Allâh Rasûlü -sallâllâhu aleyhi ve sellem-’in iştirâk ettiği son sefer olan Tebük, meşakkat dolu, zorlu bir seferdi. İslâm ordusu bin kilometre gitmiş ve dönmüştü. Medîne’ye yaklaşırlarken âdeta şekilleri değişmişti. Derileri kemiklerine yapışmış, saç-sakal birbirine girmişti. Hâl böyleyken Rasûlullâh -sallâllâhu aleyhi ve sellem- onlara:

“−Şimdi küçük cihâddan büyük cihâda dönüyoruz!” buyurdular. Ashâb hayretler içinde:

“–Yâ Rasûlallâh! Hâlimiz meydanda! Bundan daha büyük cihâd var mı?” dediklerinde Hazret-i Peygamber -sallâllâhu aleyhi ve sellem-:

“–Şimdi büyük cihâda (nefs cihâdına) dönüyoruz!” buyurdular. (Süyûtî, II, 73)

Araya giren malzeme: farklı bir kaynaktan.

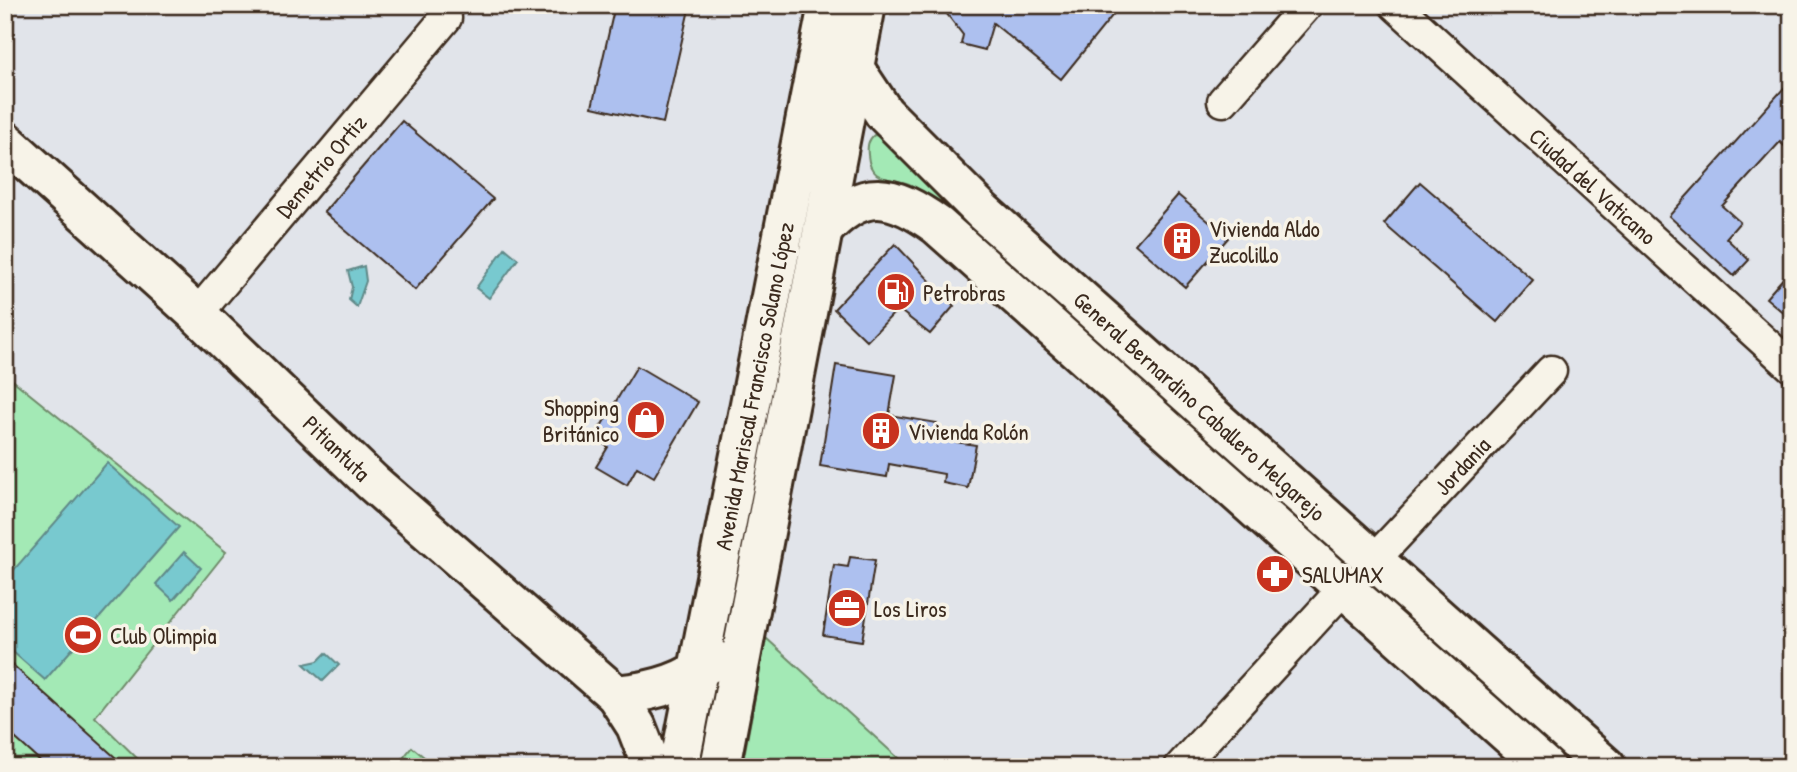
<svg xmlns="http://www.w3.org/2000/svg" width="1797" height="772" font-family="'Patrick Hand',sans-serif">
<style>
.green{fill:#a3e9b5;stroke:#6f8a6a;stroke-width:2}
.water{fill:#78c9cf;stroke:#608988;stroke-width:2}
.building{fill:#adc0ef;stroke:#3b2a1e;stroke-width:2}
.lines{fill:none;stroke-linecap:round;stroke-linejoin:round}
.street-casing{stroke:#3b2a1e;stroke-width:35}
.secondary-casing{stroke:#3b2a1e;stroke-width:44}
.highway-casing{stroke:#3b2a1e;stroke-width:44}
.street{stroke:#f7f3e8;stroke-width:30}
.secondary{stroke:#f7f3e8;stroke-width:38}
.highway{stroke:#f7f3e8;stroke-width:38}
.labels{text-anchor:middle;dominant-baseline:central;stroke-width:7;stroke-linejoin:round;paint-order:stroke}
.street-label{font-size:23px;fill:#3b2a1e;stroke:#f7f3e8}
.poi-label{font-size:23px;fill:#3b2a1e;stroke:#f7f3e8;text-anchor:start}
</style>
<rect width="100%" height="100%" fill="#e1e4ea"/>
<filter id="ink" filterUnits="userSpaceOnUse"><feTurbulence type="fractalNoise" baseFrequency=".0143" numOctaves="2"/><feDisplacementMap in="SourceGraphic" scale="14" xChannelSelector="R" yChannelSelector="G"/><feConvolveMatrix kernelMatrix="1 2 1 2 8 2 1 2 1" color-interpolation-filters="sRGB"/></filter>
<g filter="url(#ink)">
<!-- green -->
<path class="green" d="M874 135 880 136 1586 767H1571L928 196C922 192 916 187 909 184 889 177 870 182 868 155 867 146 868 140 874 135Z
M5 374 226 552 95 717 146 767H5Z
M766 638 908 767H742Z
M412 747 436 767H396Z"/>
<!-- water -->
<path class="water" d="M505 248 518 259 489 298 476 288Z
M364 266 366 281 357 307 349 300 352 287 348 271Z
M107 463 179 527 45 680 5 645V580Z
M184 552 201 568 173 600 156 584Z
M326 653 339 665 323 681 304 664 318 661Z"/>
<!-- building -->
<path class="building" d="M615 5H690L663 123 592 107Z
M940 5H1084L1116 11 1061 79 993 23 985 50 961 44 963 35Z
M1792 79V153L1780 142 1722 206 1740 222 1726 238 1749 260 1734 276 1669 216Z
M402 121 493 199 415 290 324 212Z
M1420 182 1533 280 1497 322 1384 224Z
M1178 195 1228 238 1185 287 1135 244Z
M895 244 954 306 930 334 898 309 867 341 834 309Z
M1792 268V320L1766 298Z
M836 365 896 375 889 415 937 423 935 439 976 445 968 488 943 483 944 474 889 464 887 477 820 466Z
M637 366 698 402 654 477 637 467 627 485 596 467 608 447 594 438Z
M850 557 875 560 862 641 823 635 834 565 848 567Z
M5 658 126 767H47L5 729Z"/>
<g class="lines">
<!-- street casing -->
<g class="street-casing">
<path id="street" d="M1395 5 1792 367
M1223 101 1307 5
M197 314 446 18
M1373 561 1551 371
M1180 767 1344 588"/>
</g>
<!-- secondary casing -->
<g class="secondary-casing">
<path id="secondary" d="M842 50 884 113 983 212 1606 767
M5 141 197 314 372 482 616 695 636 726 652 767
M823 230C863 186 892 193 937 225L1545 767"/>
</g>
<!-- highway casing -->
<g class="highway-casing">
<path id="highway" d="M616 695C651 692 687 683 713 659
M679 767 828 5
M720 767 866 5"/>
</g>
<!-- street -->
<use href="#street" class="street"/>
<!-- secondary -->
<use href="#secondary" class="secondary"/>
<!-- highway -->
<use href="#highway" class="highway"/>
</g>
</g>
<!-- icons -->
<defs>
<g id="building-disc" transform="scale(2.0125)"><circle r="9.5" fill="#c8321e" stroke="#f7f3e8"/><path d="M-4-6H4V6H1V3H-1V6H-4ZM-2.5-4.3h1.7v1.8h-1.7ZM.8-4.3h1.7v1.8H.8ZM-2.5-1h1.7V.8h-1.7ZM.8-1h1.7V.8H.8Z" fill="#fff"/></g>
<g id="fuel-disc" transform="scale(2.0125)"><circle r="9.5" fill="#c8321e" stroke="#f7f3e8"/><path d="M-5.5-6h7V0h2V4h1.3V-2.5L3-4.5l.8-.8L6-3V5H2.5V1h-1V6h-7ZM-4.2-4.7v3.2H.2V-4.7Z" fill="#fff"/></g>
<g id="shop-disc" transform="scale(2.0125)"><circle r="9.5" fill="#c8321e" stroke="#f7f3e8"/><path d="M-5-2.5h2.3a2.7 3.5 0 0 1 5.4 0H5L5.5 6h-11ZM-1.5-2.5h3a1.5 2.3 0 0 0-3 0Z" fill="#fff"/></g>
<g id="pharmacy-disc" transform="scale(2.0125)"><circle r="9.5" fill="#c8321e" stroke="#f7f3e8"/><path d="M-2-6h4v4h4v4h-4v4h-4v-4h-4v-4h4Z" fill="#fff"/></g>
<g id="office-disc" transform="scale(2.0125)"><circle r="9.5" fill="#c8321e" stroke="#f7f3e8"/><path d="M-6-3h4V-5.5h4V-3h4V5H-6ZM-1-4.5V-3h2v-1.5ZM-6 0V1H6V0Z" fill="#fff"/></g>
<g id="stadium-disc" transform="scale(2.0125)"><circle r="9.5" fill="#c8321e" stroke="#f7f3e8"/><path d="M0-5a6.5 5 0 1 0 0 10a6.5 5 0 1 0 0-10ZM-3.5-1.8h7v3.6h-7Z" fill="#fff"/></g>
</defs>
<g fill-rule="evenodd">
<use href="#building-disc" x="1182" y="241"/>
<use href="#fuel-disc" x="896" y="292"/>
<use href="#shop-disc" x="646" y="420"/>
<use href="#building-disc" x="881" y="431"/>
<use href="#pharmacy-disc" x="1275" y="574"/>
<use href="#office-disc" x="847" y="608"/>
<use href="#stadium-disc" x="83" y="635"/>
</g>
<g class="labels">
<!-- street labels -->
<g class="street-label">
<text transform="translate(321 166) rotate(-50)">Demetrio Ortiz</text>
<text transform="translate(1593 186) rotate(42)">Ciudad del Vaticano</text>
<text transform="translate(754 386) rotate(-79)">Avenida Mariscal Francisco Solano López</text>
<text transform="translate(1200 406) rotate(42)">General Bernardino Caballero Melgarejo</text>
<text transform="translate(337 448) rotate(44)">Pitiantuta</text>
<text transform="translate(1462 466) rotate(-47)">Jordania</text>
</g>
<!-- poi labels -->
<g class="poi-label">
<text x="1209" y="228">Vivienda Aldo<tspan x="1209" dy="26">Zucolillo</tspan></text>
<text x="923" y="292">Petrobras</text>
<text x="619" y="407" text-anchor="end">Shopping<tspan x="619" dy="26">Británico</tspan></text>
<text x="908" y="431">Vivienda Rolón</text>
<text x="1302" y="574">SALUMAX</text>
<text x="874" y="608">Los Liros</text>
<text x="110" y="635">Club Olimpia</text>
</g>
</g>
<!-- margin -->
<rect width="1797" height="772" fill="none" stroke="#f7f3e8" stroke-width="28"/>
<rect x="14" y="14" width="1769" height="744" fill="none" stroke="#3b2a1e" stroke-width="2.5" filter="url(#ink)"/>
</svg>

Nefs cihâdı, kalbî eğitim ve mânevî terbiyedir. Gâye, ahlâkı yüceltmek ve insanı mânen olgunlaştırarak “insân-ı kâmil” hâline getirmektir. Bunun yolu da ilâhî hakîkatlerle yoğrulmuş bir akıl, îman ve güzel ahlâk ile tezyîn edilmiş bir kalp, Kur’ân ve sünnetin rûhâniyetiyle taçlanmış hâl ve davranışlarla “tevhîdin mîrâcına yükselerek” kemâle ermektir.

***

Rasûlullâh -sallâllâhu aleyhi ve sellem-’in Medîne’ye gelişiyle birlikte bütün halk heyecanla O’nu ve İslâm ordusunu karşıladılar. Çocuklar da Varlık Nûru Efendimiz’i Seniyyetü’l-Vedâ’da karşılamak üzere yollara dökülmüşlerdi.